Quem não se lembra do massacre ocorrido há dois anos na Escola Raul Brasil, em Suzano, São Paulo, em que dois ex-alunos invadiram o local, mataram o tio de um deles e mais dez pessoas que se encontravam no interior da instituição. Um deles, com uma arma de fogo, e o outro com objetos como uma machadinha, assassinaram cinco estudantes, duas funcionárias, e, depois, o mais novo matou o mais velho e, em seguida, se matou. Para evitar que uma nova tragédia se repetisse nas escolas de São Paulo, o governo estadual prometeu implementar uma série de medidas de segurança e de prevenção ao bullying. Entre as promessas estava a convocação de 3,7 mil agentes de organização escolar, entre concursados e temporários, revisão de procedimentos e reforço da segurança, inovação de novas disciplinas, como o projeto vida, tecnologia e inovação. Contudo, uma pesquisa realizada pelo Instituto Locomotiva revela que 54% dos professores já sofreram algum tipo de violência nas escolas. Em 2017, o percentual era 51% e, em 2014, 44%. Entre os estudantes, 37% declararam ter sofrido violência (em 2014 eram 38%, e 2017, 39%). E esses índices crescem a cada ano. Os resultados são esses que vemos em diferentes pontos do país.

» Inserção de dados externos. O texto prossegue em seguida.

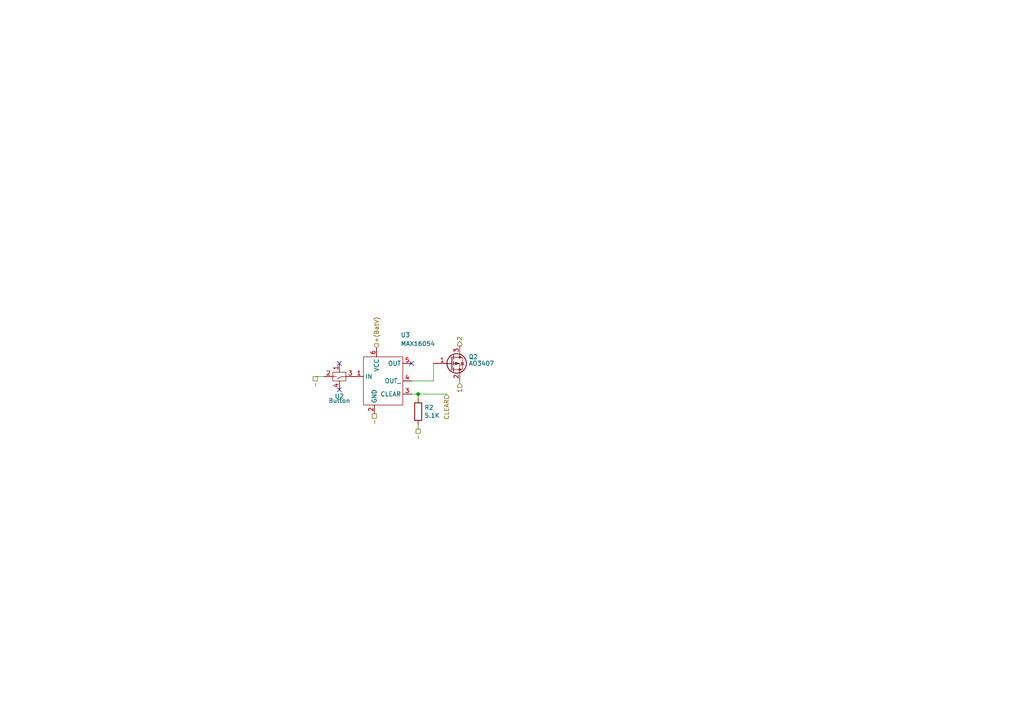
<source format=kicad_sch>
(kicad_sch (version 20230121) (generator eeschema)

  (uuid c4214b41-0a1b-4295-ade8-88ffe8d7857e)

  (paper "A4")

  

  (junction (at 121.285 114.3) (diameter 0) (color 0 0 0 0)
    (uuid 28f5af78-c8e0-4fe2-bc13-816017f7407c)
  )

  (no_connect (at 98.425 113.03) (uuid 4d2f7be6-a25e-4dfc-ad5b-396cb51bc76c))
  (no_connect (at 119.38 105.41) (uuid ab5be492-0c14-4da4-a58e-f1df67f4fa40))
  (no_connect (at 98.425 105.41) (uuid b03292b9-ce80-493a-af7d-09e2c4eba398))

  (wire (pts (xy 121.285 114.3) (xy 121.285 115.57))
    (stroke (width 0) (type default))
    (uuid 058cfcd3-bda1-4e93-a45b-81ea0882de2c)
  )
  (wire (pts (xy 93.98 109.22) (xy 91.44 109.22))
    (stroke (width 0) (type default))
    (uuid 5d8119a8-d98e-4c8d-bd33-d05b1643244f)
  )
  (wire (pts (xy 121.285 123.19) (xy 121.285 124.46))
    (stroke (width 0) (type default))
    (uuid a8e81372-5ff9-4dfe-939b-4071c48933b2)
  )
  (wire (pts (xy 125.73 105.41) (xy 125.73 110.49))
    (stroke (width 0) (type default))
    (uuid bd8844d4-be1f-4c0b-864b-81ad46a61de2)
  )
  (wire (pts (xy 121.285 114.3) (xy 119.38 114.3))
    (stroke (width 0) (type default))
    (uuid bef85f90-696c-491a-9fbd-11059295230a)
  )
  (wire (pts (xy 121.285 114.3) (xy 129.54 114.3))
    (stroke (width 0) (type default))
    (uuid c31dba19-a48d-4b35-9baf-c88b918761c2)
  )
  (wire (pts (xy 133.35 111.125) (xy 133.35 110.49))
    (stroke (width 0) (type default))
    (uuid ceec1802-e303-423f-9a27-3dbb9ade682a)
  )
  (wire (pts (xy 125.73 110.49) (xy 119.38 110.49))
    (stroke (width 0) (type default))
    (uuid ef655949-6b0c-493d-aea8-341087c52d87)
  )

  (hierarchical_label "-" (shape passive) (at 108.585 120.015 270) (fields_autoplaced)
    (effects (font (size 1.27 1.27)) (justify right))
    (uuid 10204572-845f-46ce-83eb-d4ec95395ab7)
  )
  (hierarchical_label "-" (shape passive) (at 91.44 109.22 270) (fields_autoplaced)
    (effects (font (size 1.27 1.27)) (justify right))
    (uuid 4acd1368-65da-46cf-852e-066e7c181f02)
  )
  (hierarchical_label "2" (shape output) (at 133.35 100.33 90) (fields_autoplaced)
    (effects (font (size 1.27 1.27)) (justify left))
    (uuid 4db0c94e-c142-4f15-bcf7-88feea36cab5)
  )
  (hierarchical_label "+(BatV)" (shape input) (at 109.22 100.965 90) (fields_autoplaced)
    (effects (font (size 1.27 1.27)) (justify left))
    (uuid 58c28af8-1f22-44f5-89b0-c008e0fa966a)
  )
  (hierarchical_label "CLEAR" (shape input) (at 129.54 114.3 270) (fields_autoplaced)
    (effects (font (size 1.27 1.27)) (justify right))
    (uuid b194960f-bfe3-4604-8110-0ab995b2e92e)
  )
  (hierarchical_label "1" (shape input) (at 133.35 111.125 270) (fields_autoplaced)
    (effects (font (size 1.27 1.27)) (justify right))
    (uuid e345b0bb-4e12-4268-8d72-b13e265a05b9)
  )
  (hierarchical_label "-" (shape passive) (at 121.285 124.46 270) (fields_autoplaced)
    (effects (font (size 1.27 1.27)) (justify right))
    (uuid e8d2c69d-a4b0-4aa2-85ea-6d87c7408d49)
  )

  (symbol (lib_id "nrfmicro-rescue:BSS83P") (at 130.81 105.41 0) (unit 1)
    (in_bom yes) (on_board yes) (dnp no)
    (uuid 242c27ea-e9b7-4403-b1ea-0920232bf49f)
    (property "Reference" "Q2" (at 135.89 103.505 0)
      (effects (font (size 1.27 1.27)) (justify left))
    )
    (property "Value" "AO3407" (at 135.89 105.41 0)
      (effects (font (size 1.27 1.27)) (justify left))
    )
    (property "Footprint" "Package_TO_SOT_SMD:SOT-23" (at 135.89 107.315 0)
      (effects (font (size 1.27 1.27) italic) (justify left) hide)
    )
    (property "Datasheet" "" (at 130.81 105.41 0)
      (effects (font (size 1.27 1.27)) (justify left) hide)
    )
    (pin "1" (uuid 37289394-b40e-4ea9-99c9-73aefd573f74))
    (pin "2" (uuid 71b78351-865b-4ca0-b2a7-d52aa48e4cd7))
    (pin "3" (uuid 37c7e8be-2442-45d8-a812-d485fe7fa076))
    (instances
      (project "Right"
        (path "/94899d91-c8b6-48a0-9eee-db2609092a2a/165fc38f-dac8-4791-b0c0-f9506ea42af0"
          (reference "Q2") (unit 1)
        )
      )
    )
  )

  (symbol (lib_id "Device:R") (at 121.285 119.38 0) (unit 1)
    (in_bom yes) (on_board yes) (dnp no)
    (uuid 2cddfcf6-8648-40d2-925e-ac928867f918)
    (property "Reference" "R2" (at 123.063 118.2116 0)
      (effects (font (size 1.27 1.27)) (justify left))
    )
    (property "Value" "5.1K" (at 123.063 120.523 0)
      (effects (font (size 1.27 1.27)) (justify left))
    )
    (property "Footprint" "Resistor_SMD:R_0402_1005Metric" (at 119.507 119.38 90)
      (effects (font (size 1.27 1.27)) hide)
    )
    (property "Datasheet" "~" (at 121.285 119.38 0)
      (effects (font (size 1.27 1.27)) hide)
    )
    (pin "1" (uuid 63dcf297-07e1-464a-b0d1-aab0cb8c2070))
    (pin "2" (uuid 57159de2-8dd6-4f65-890d-f44e3757475b))
    (instances
      (project "Right"
        (path "/94899d91-c8b6-48a0-9eee-db2609092a2a/165fc38f-dac8-4791-b0c0-f9506ea42af0"
          (reference "R2") (unit 1)
        )
      )
    )
  )

  (symbol (lib_id "Library:Button") (at 100.33 111.125 180) (unit 1)
    (in_bom yes) (on_board yes) (dnp no)
    (uuid 7ec7fc17-1e06-4dd3-9461-1486ac1e5697)
    (property "Reference" "U2" (at 98.425 114.935 0)
      (effects (font (size 1.27 1.27)))
    )
    (property "Value" "Button" (at 98.425 116.205 0)
      (effects (font (size 1.27 1.27)))
    )
    (property "Footprint" "Library:Button" (at 98.425 104.775 0)
      (effects (font (size 1.27 1.27)) hide)
    )
    (property "Datasheet" "" (at 100.33 111.125 0)
      (effects (font (size 1.27 1.27)) hide)
    )
    (pin "1" (uuid 415c4335-e2d9-4a95-a885-a8519eca6bc3))
    (pin "2" (uuid bcabc37b-452d-4cff-9b10-1ba93da666bb))
    (pin "3" (uuid 6d16a918-99dc-4956-a1bc-4f88024ac0b1))
    (pin "4" (uuid bdbb0b97-3649-4160-85a0-78f98b183243))
    (instances
      (project "Right"
        (path "/94899d91-c8b6-48a0-9eee-db2609092a2a/165fc38f-dac8-4791-b0c0-f9506ea42af0"
          (reference "U2") (unit 1)
        )
      )
    )
  )

  (symbol (lib_id "Library:MAX16054") (at 111.125 110.49 0) (unit 1)
    (in_bom yes) (on_board yes) (dnp no)
    (uuid 878e4288-4727-4666-b73f-b95b92c2344e)
    (property "Reference" "U3" (at 116.205 97.155 0)
      (effects (font (size 1.27 1.27)) (justify left))
    )
    (property "Value" "MAX16054" (at 116.205 99.695 0)
      (effects (font (size 1.27 1.27)) (justify left))
    )
    (property "Footprint" "Package_TO_SOT_SMD:SOT-23-6" (at 111.125 110.49 0)
      (effects (font (size 1.27 1.27)) hide)
    )
    (property "Datasheet" "" (at 111.125 110.49 0)
      (effects (font (size 1.27 1.27)) hide)
    )
    (pin "1" (uuid b0a9c105-d3e6-4bcd-a6a5-595aba9571f3))
    (pin "2" (uuid c31240d2-8019-4448-81ad-c591148dbf19))
    (pin "3" (uuid a061b132-ba12-4253-9e3f-963bbf9a681e))
    (pin "4" (uuid 1e3c56ce-f12d-47aa-9705-c996e177cb9c))
    (pin "5" (uuid ffd27c52-7b4c-4113-b4d5-b4f54ce12944))
    (pin "6" (uuid bdde6481-ca64-4127-8203-24acffa7f812))
    (instances
      (project "Right"
        (path "/94899d91-c8b6-48a0-9eee-db2609092a2a/165fc38f-dac8-4791-b0c0-f9506ea42af0"
          (reference "U3") (unit 1)
        )
      )
    )
  )
)

</source>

Apesar de chocantes, as histórias de violência dentro de unidades de ensino estão a cada dia mais comuns, sem que a esse descalabro se contraponha a adoção de políticas em nível nacional, estadual ou municipal. Até onde consegui apurar, as ações são pontuais, adotadas pelas escolas ou pelas secretarias de Educação. O que fica de tudo isso é um sentimento de revolta, impotência e solidariedade com as famílias que perderam seus filhos, esposas, deixando um vazio que, embora não possa ser preenchido, sirva de alerta para os órgãos competentes e para a sociedade. Com isso, é nítida a urgência de uma reforma de base nas questões de segurança das escolas brasileiras. Massacres como esses poderiam ter sido evitados se esses locais possuíssem uma estrutura adequada que impedisse a entrada de suspeitos nas instituições de ensino. O medo toma conta de pais, alunos, professores, funcionários e todos os que frequentam escolas públicas do país. Serão necessárias mais mortes para que haja uma reforma nas estruturas de segurança de nossas crianças e de todo o setor de educação? Morte tem sido a palavra da vez no país. Chega.